George Clark, Jörg Gfrörer & Wolfgang Jung & Walter Krieg, Elke Marhöfer, Marta Rodríguez & Jorge Silva, Bárbara Wagner & Benjamin de Burca
Das Land denen präsentiert fünf dokumentarische und künstlerische Filme im Atrium des Badischen Kunstvereins sowie im interkulturellen Projektraum COLA TAXI OKAY, die sich auf unterschiedliche Weise mit den sozialen, ökonomischen und ökologischen Bedingungen des Landbaus beschäftigen. Zugleich adressiert die internationale Filmauswahl den Kampf um Landrechte und Dekolonisierung und reflektiert Bildpolitiken und Narrative, die sowohl in Landschaften und bäuerliche Traditionen als auch in das Medium Film eingeschrieben sind.
Die Enteignung von Jörg Gfrörer, Wolfgang Jung und Walter Krieg, 1975 an der Deutschen Film- und Fernsehakademie Berlin (dffb) entstanden, beschreibt die Auswirkungen der Industrialisierung der Landwirtschaft auf norddeutsche Nebenerwerbsbetriebe, welche in die Abhängigkeit von Großbauern und Lebensmittelkonzernen geraten. Die extreme Gesundheitsgefährdung, der die Arbeiter:innen der kolumbianischen Blumenindustrie ausgesetzt sind, thematisiert der zweite historische Beitrag, Marta Rodríguez’ und Jorge Silvas Amor, mujeres y flores (1989): Unmengen an Pestiziden verseuchen die für den Export in die USA und nach Europa bestimmten Schnittblumen. Der neue Film von Bárbara Wagner und Benjamin de Burca, Fala da Terra (2022), der am 11. November im COLA TAXI OKAY gezeigt wird, porträtiert die Arbeit des Coletivo Banzeiros, einer von Mitgliedern der brasilianischen Landlosenbewegung MST gegründeten Theatergruppe. Spielszenen vor Publikum und dokumentarische Aufnahmen vermitteln die Kraft kollektiven Widerstands gegen die fortgesetzte Ausbeutung von Natur und Menschen.

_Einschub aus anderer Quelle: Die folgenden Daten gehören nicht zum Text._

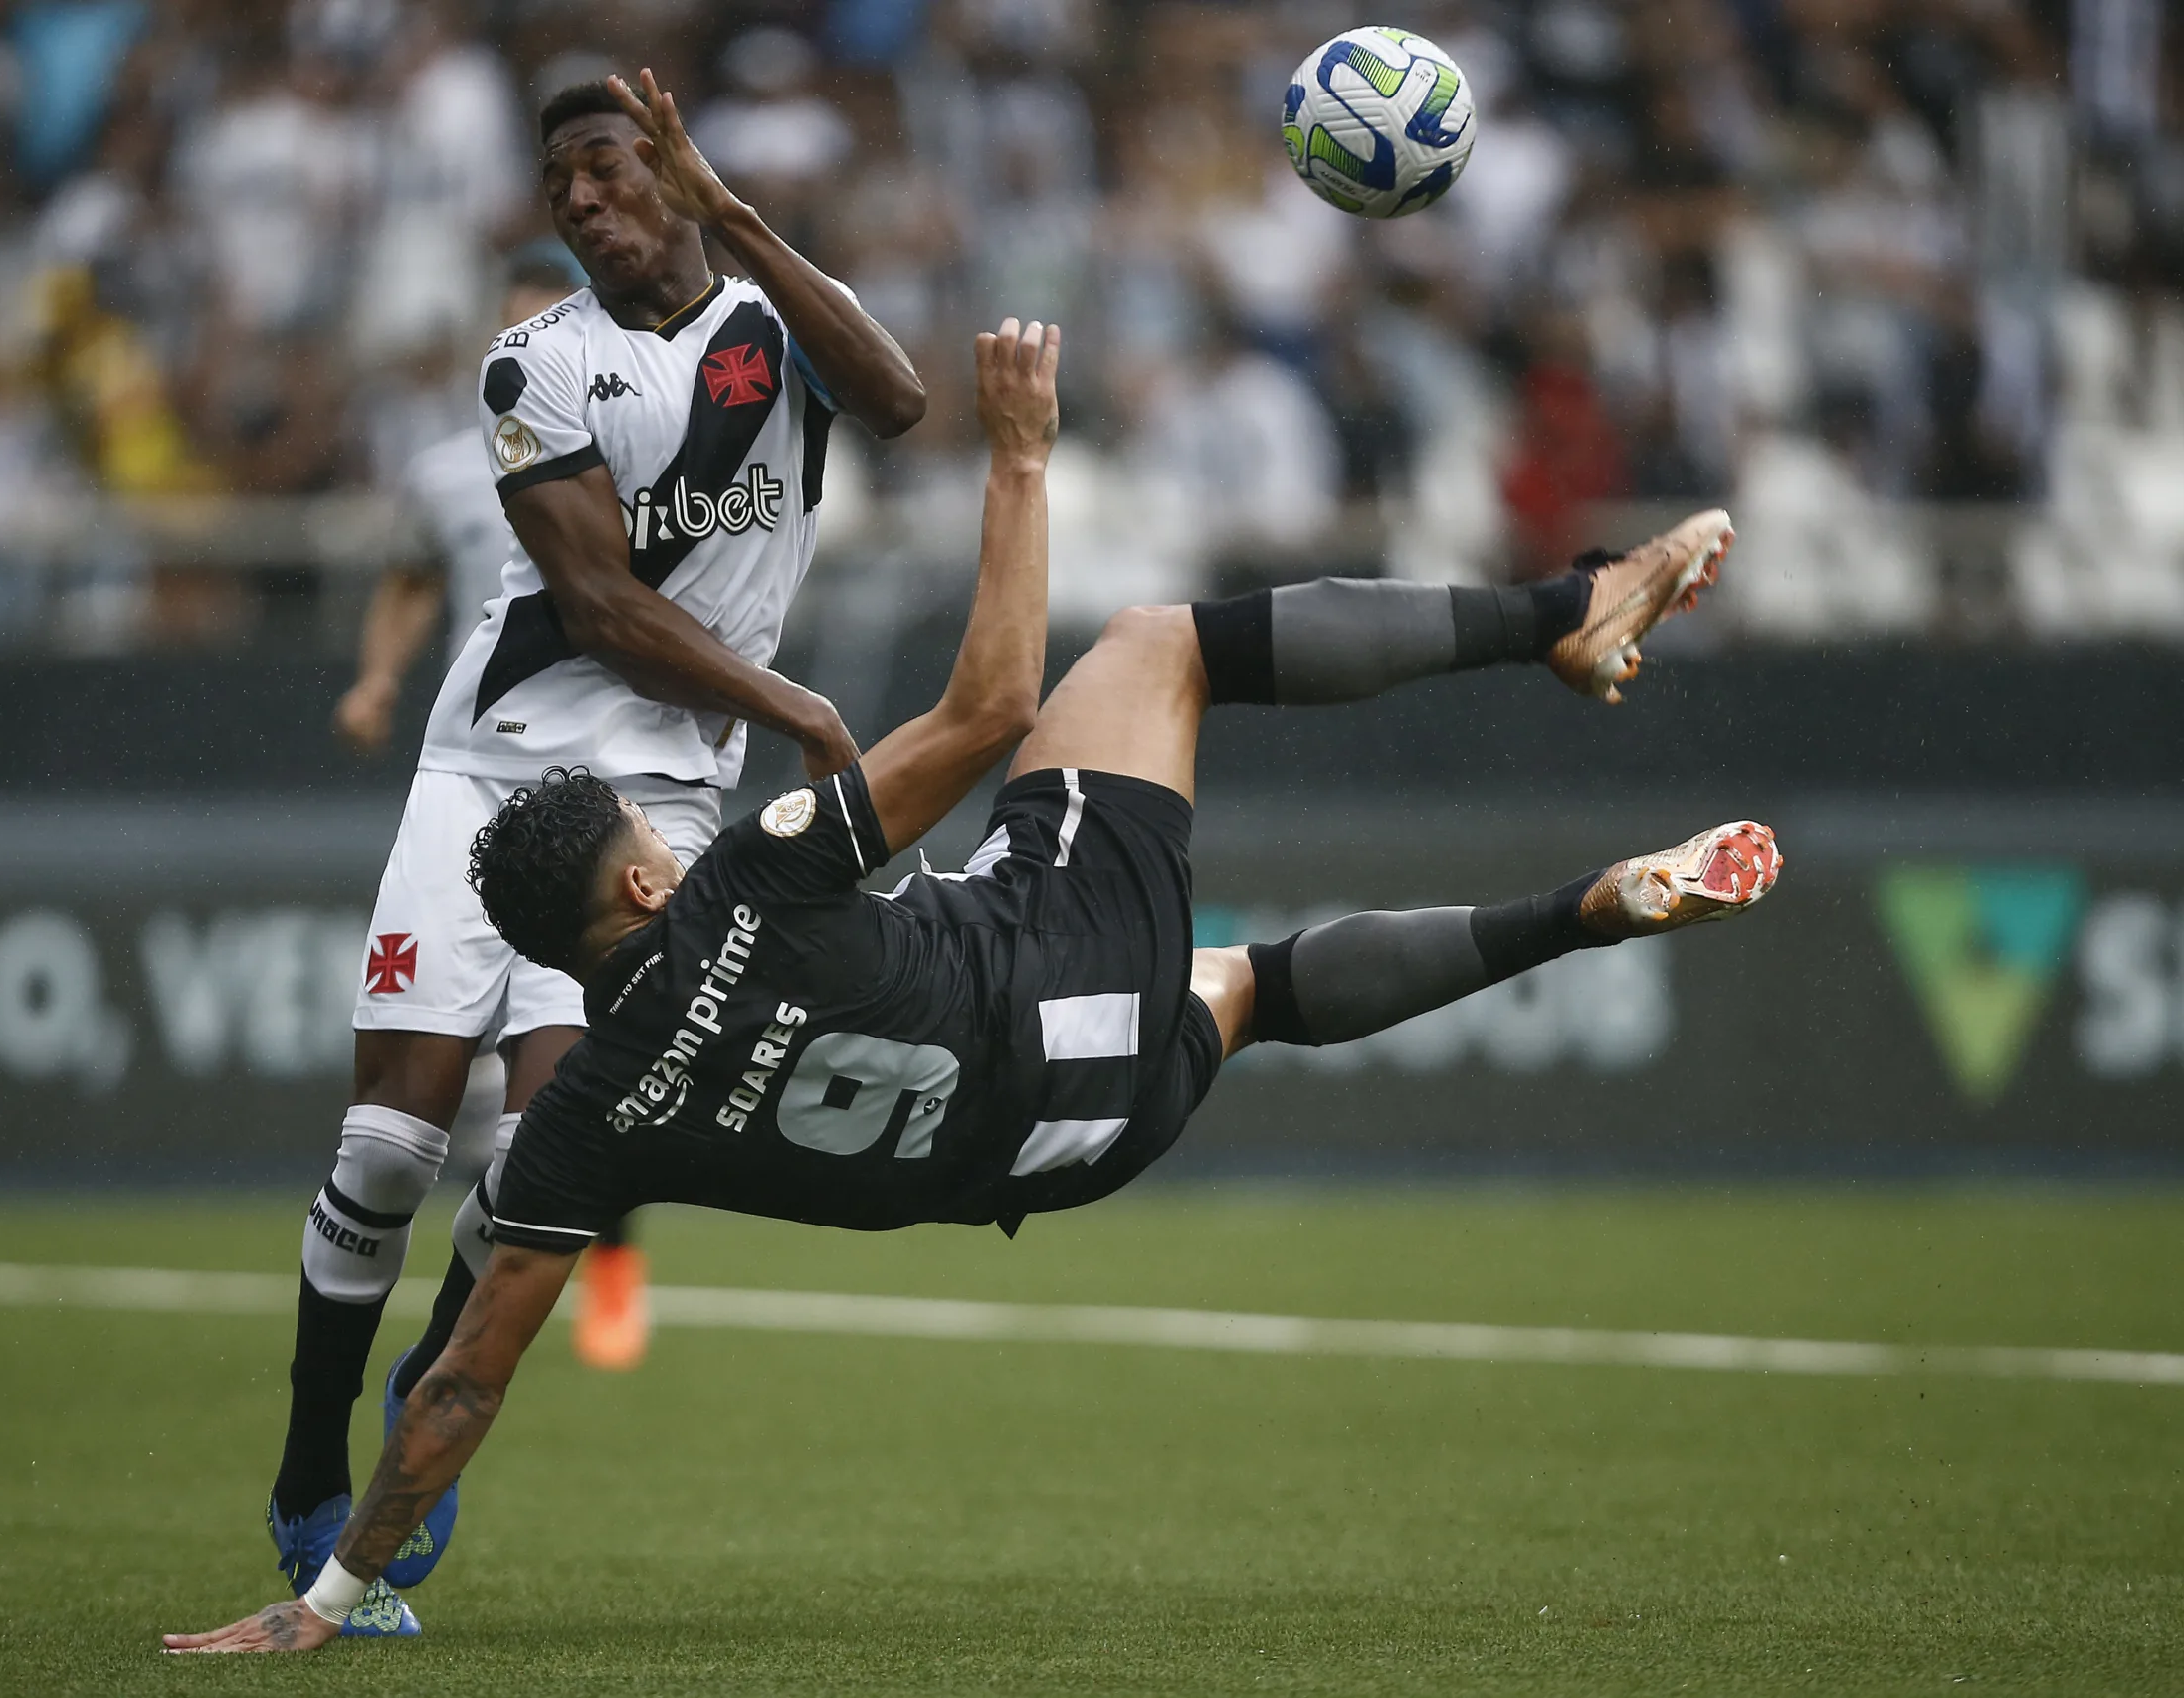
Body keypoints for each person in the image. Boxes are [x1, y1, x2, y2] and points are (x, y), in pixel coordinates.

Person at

Von Praktiken der Selbstorganisation handelt auch George Clarks Film Sea of Clouds / 雲海 (2016), der die Beziehung zwischen Landschaft und Geschichte Taiwans untersucht. Am Beispiel der klandestinen Nutzung ländlicher Kinovorführungen für politische Zwecke während der japanischen Kolonialherrschaft hinterfragt Clark den Akt der Übersetzung: Wie steht das, was wir sehen, zu dem, was wir hören, das, was gesagt wird, zu dem, was übersetzt wird? Elke Marhöfer verfolgt in ihrer künstlerischen Arbeit einen affektiven Zugang zum Thema Artensterben, das sie nicht primär als Zerstörung, sondern als Chance und Übergang versteht. In Becoming Extinct (Wild Grass) von 2017 ertastet Marhöfers Kamera die Pflanzenwelt der südrussischen Steppe, um die Zukunft eines inklusiven Mensch-Natur-Verhältnisses zu imaginieren.